Less Wrong is a community blog devoted to refining the art of human rationality. Please visit our About page for more information.

Tim_Tyler comments on Sympathetic Minds - Less Wrong

25 Post author: Eliezer_Yudkowsky 19 January 2009 09:31AM

You are viewing a comment permalink. View the original post to see all comments and the full post content.

Comments (25)

Sort By: Old

You are viewing a single comment's thread.

Comment author: Tim_Tyler 20 January 2009 09:37:08PM 1 point [-]

The core of most of my disagreements with this article find their most concentrated expression in:

"Happiness" is an idiom of policy reinforcement learning, not expected utility maximization.

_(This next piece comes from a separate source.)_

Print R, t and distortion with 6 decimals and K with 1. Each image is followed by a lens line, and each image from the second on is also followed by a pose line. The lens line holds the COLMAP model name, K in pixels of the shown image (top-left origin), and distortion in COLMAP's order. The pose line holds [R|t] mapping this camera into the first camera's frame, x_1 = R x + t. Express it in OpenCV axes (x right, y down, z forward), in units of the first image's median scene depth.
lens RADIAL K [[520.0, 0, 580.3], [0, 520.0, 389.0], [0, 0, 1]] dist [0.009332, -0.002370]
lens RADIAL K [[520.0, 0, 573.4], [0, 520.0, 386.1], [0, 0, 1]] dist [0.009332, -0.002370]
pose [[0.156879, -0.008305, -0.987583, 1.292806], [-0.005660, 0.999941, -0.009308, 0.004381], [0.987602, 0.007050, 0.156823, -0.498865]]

Under Omohundro's model of intelligent systems, these two approaches converge. As they do so, the reward signal of reinforcement learning and the concept of expected utility also converge. In other words, it is rather inappropriate to emphasize the differences between these two systems as though it was a fundamental one.

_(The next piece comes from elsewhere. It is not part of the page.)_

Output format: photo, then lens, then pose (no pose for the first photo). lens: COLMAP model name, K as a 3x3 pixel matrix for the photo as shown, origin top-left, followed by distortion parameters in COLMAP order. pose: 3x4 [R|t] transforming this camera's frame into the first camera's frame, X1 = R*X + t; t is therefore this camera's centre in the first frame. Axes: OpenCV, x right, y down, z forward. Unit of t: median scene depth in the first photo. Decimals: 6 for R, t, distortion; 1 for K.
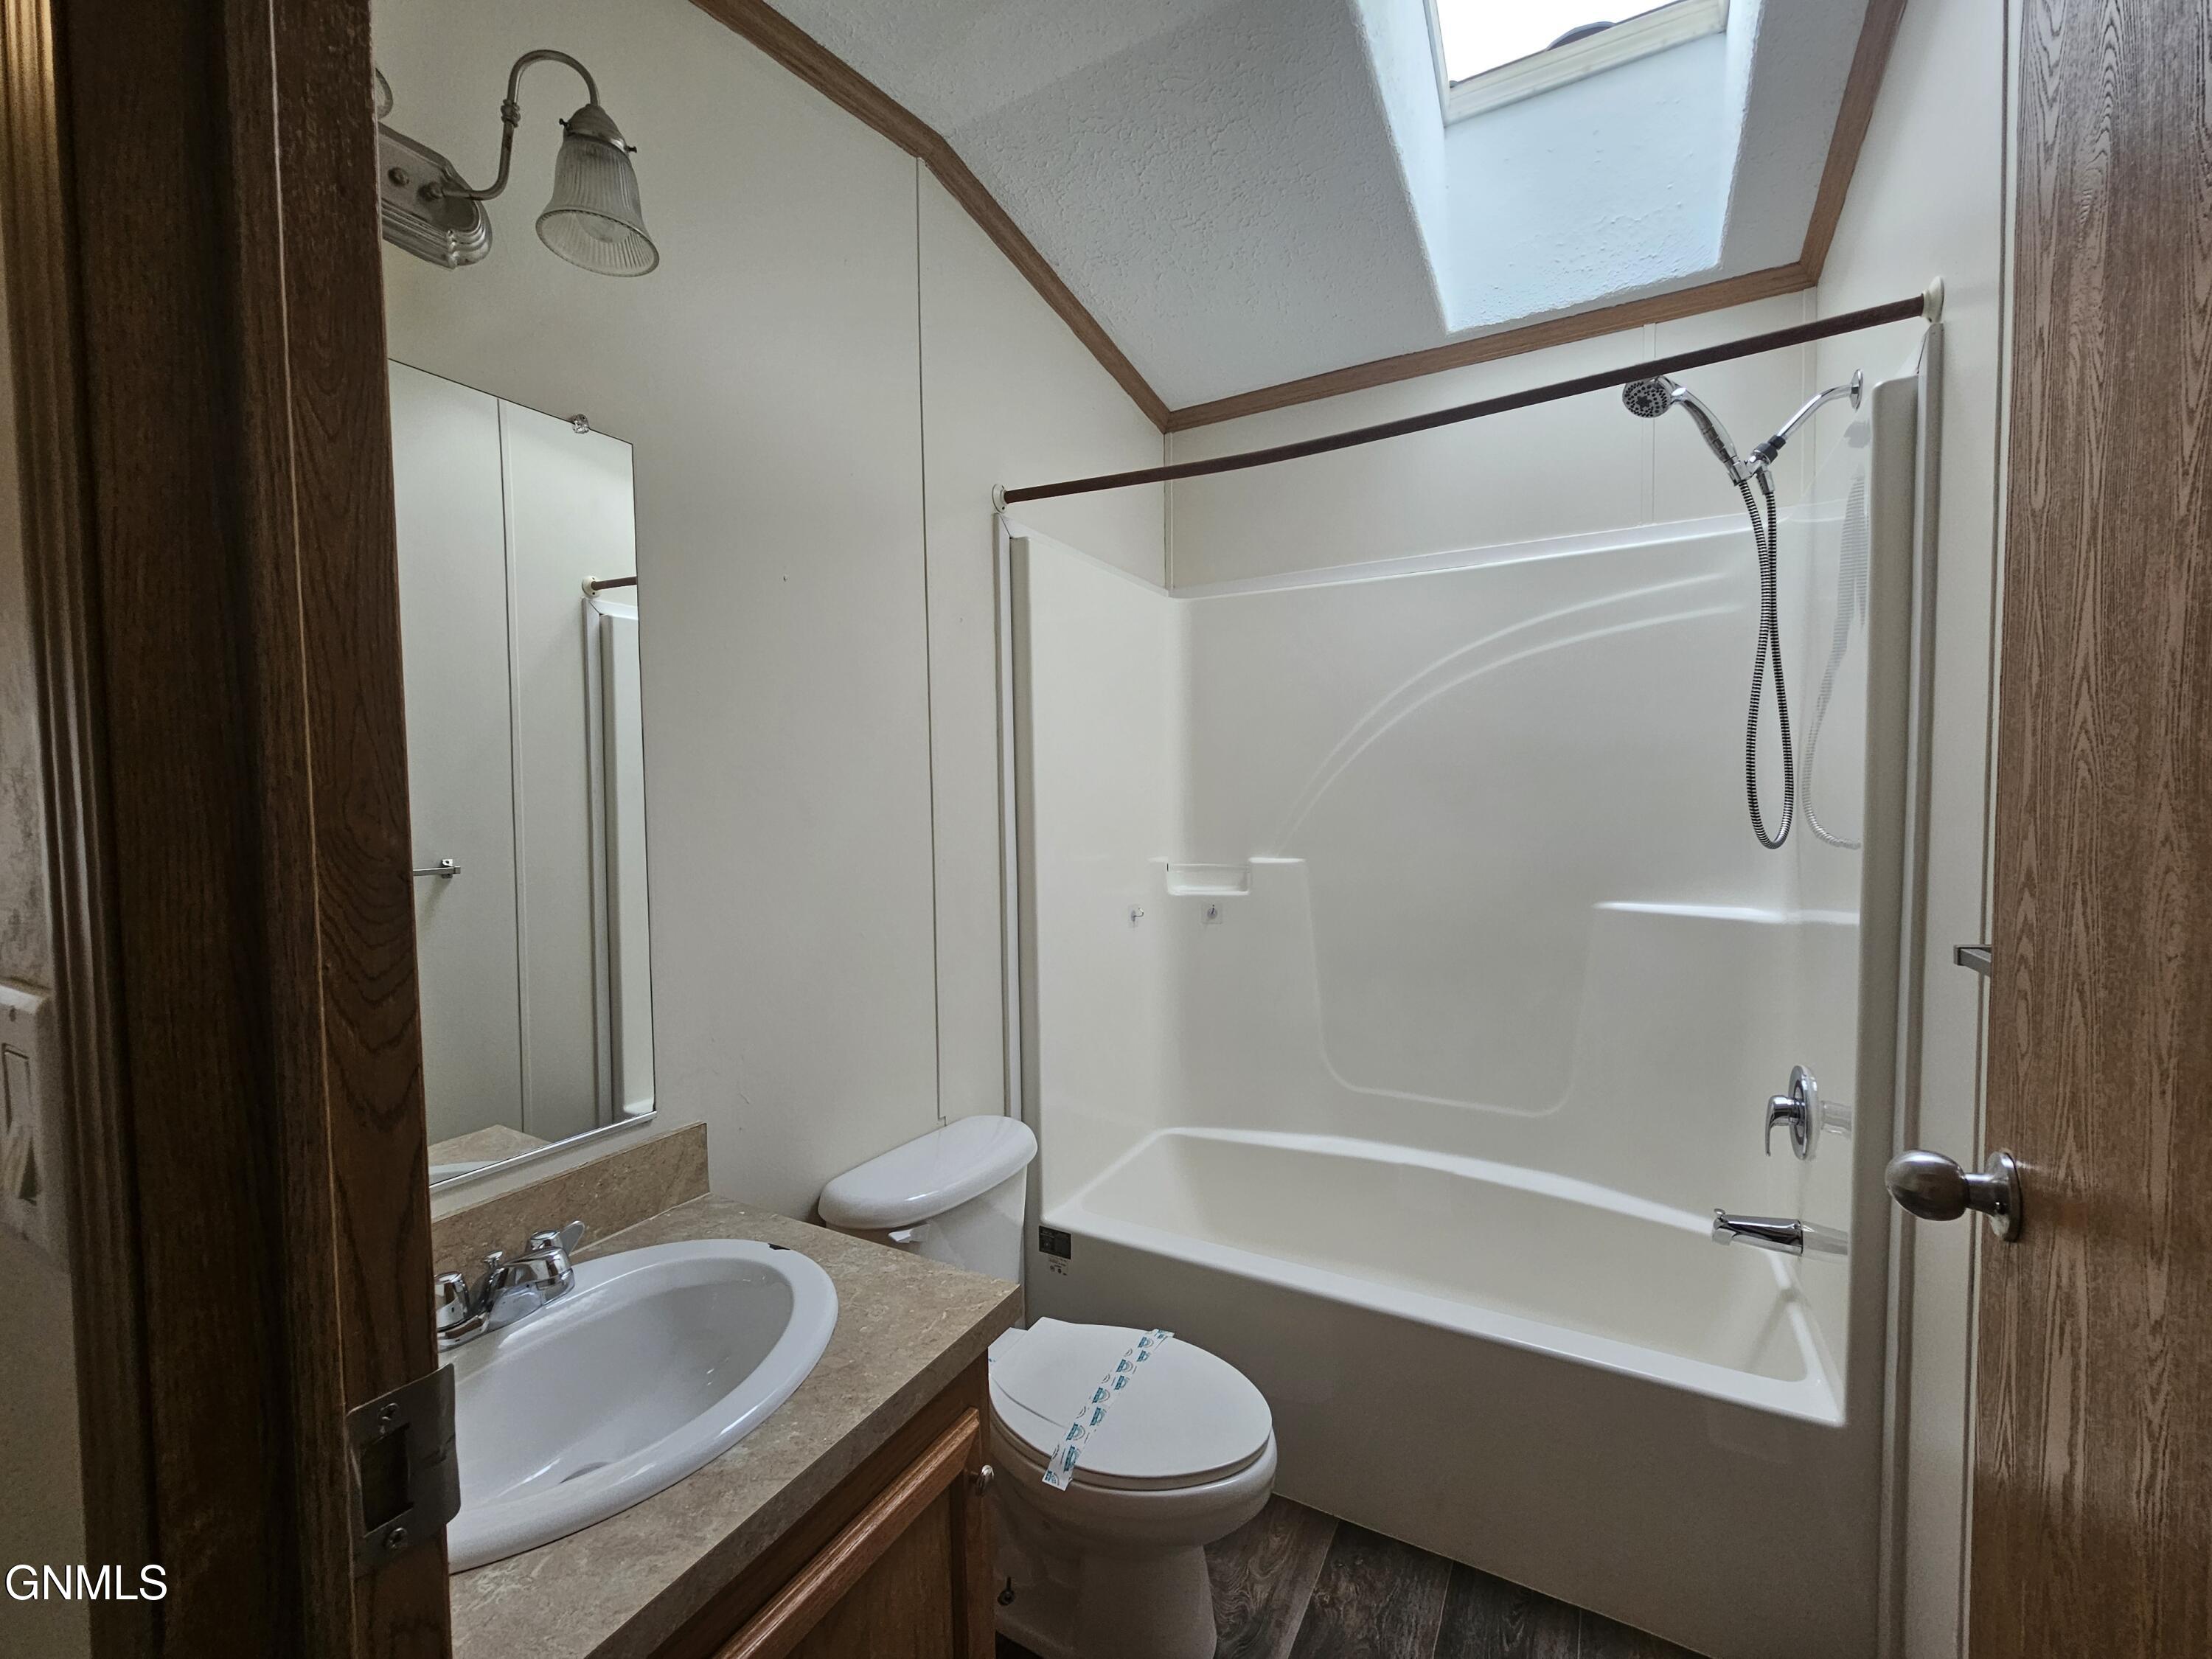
lens RADIAL K [[896.3, 0, 1117.4], [0, 896.3, 831.2], [0, 0, 1]] dist [-0.005437, -0.000354]
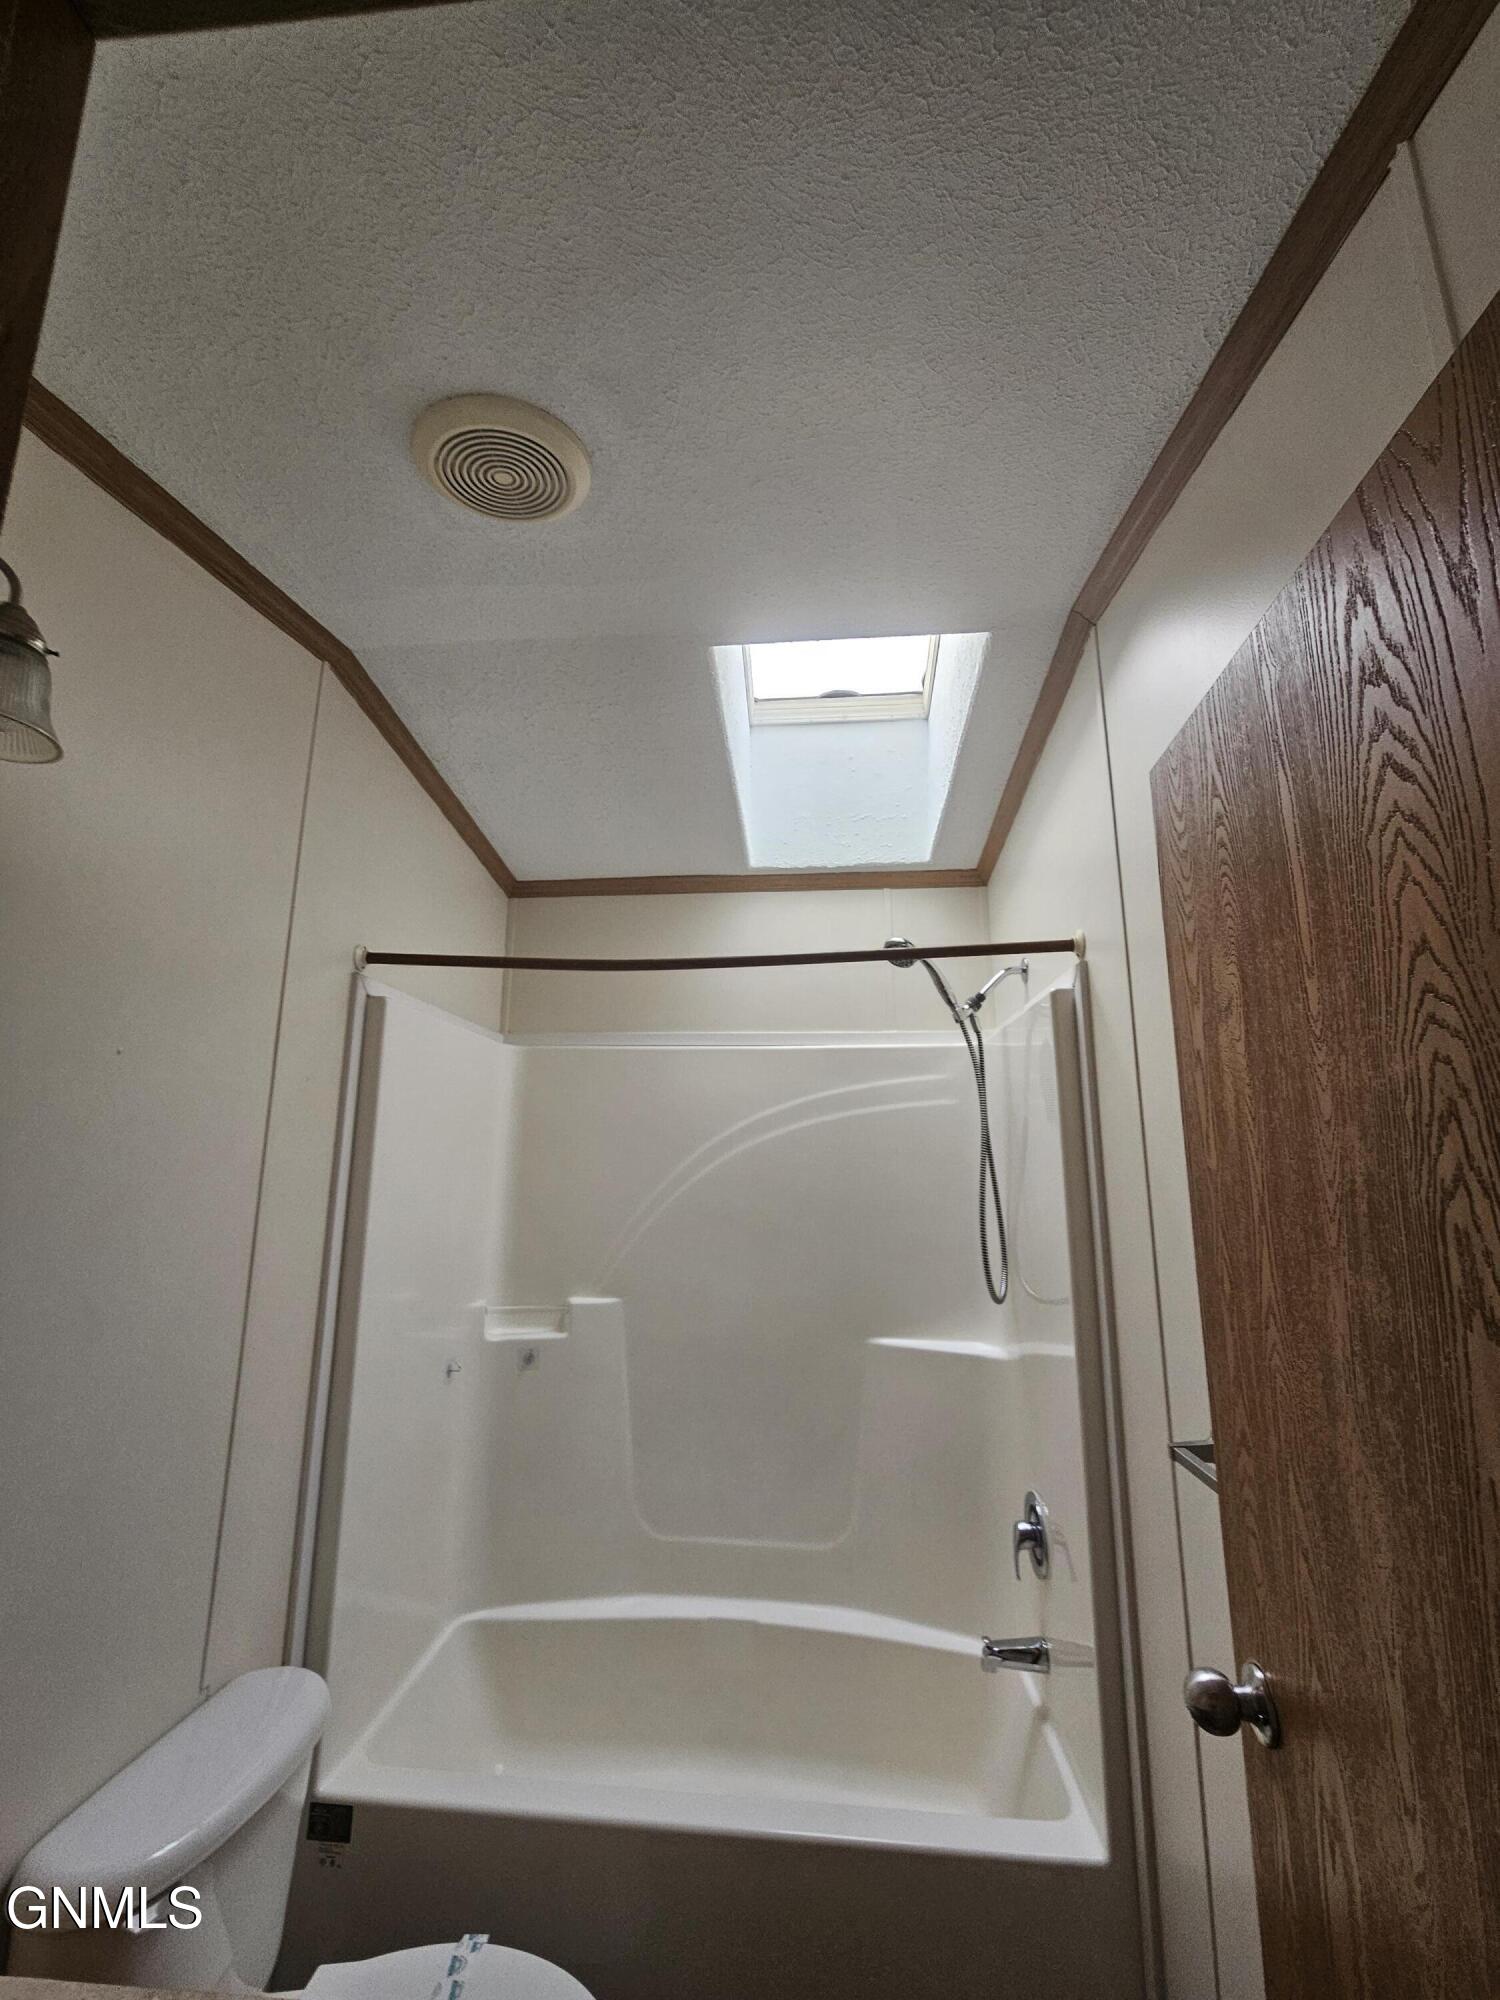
lens RADIAL K [[810.4, 0, 743.7], [0, 810.4, 1003.7], [0, 0, 1]] dist [-0.005437, -0.000354]
pose [[0.919665, 0.099813, 0.379808, -0.088390], [-0.002298, 0.968511, -0.248961, -0.107005], [-0.392698, 0.228088, 0.890935, 0.011241]]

There are differences - but they are rather superficial. For example, there is often a happiness "set point", for example - whereas that concept is typically more elusive for an expected utility maximizer. However, the analogies between the concepts are deep and fundamental: an agent maximising its happiness is doing something deeply and fundamentally similar to an agent maximising its expected utility. That becomes obvious if you substitute "happiness" for "expected utility".

In the case of real organisms, that substitution is doubly appropriate - because of evolution. The "happiness" function is not an arbitrarily chosen one - it is created in such a way that it converges closely on a function that favours behaviour resulting in increased expected ancestral representation. So, happiness gets an "expectation" of future events built into it automatically by the evolutionary process.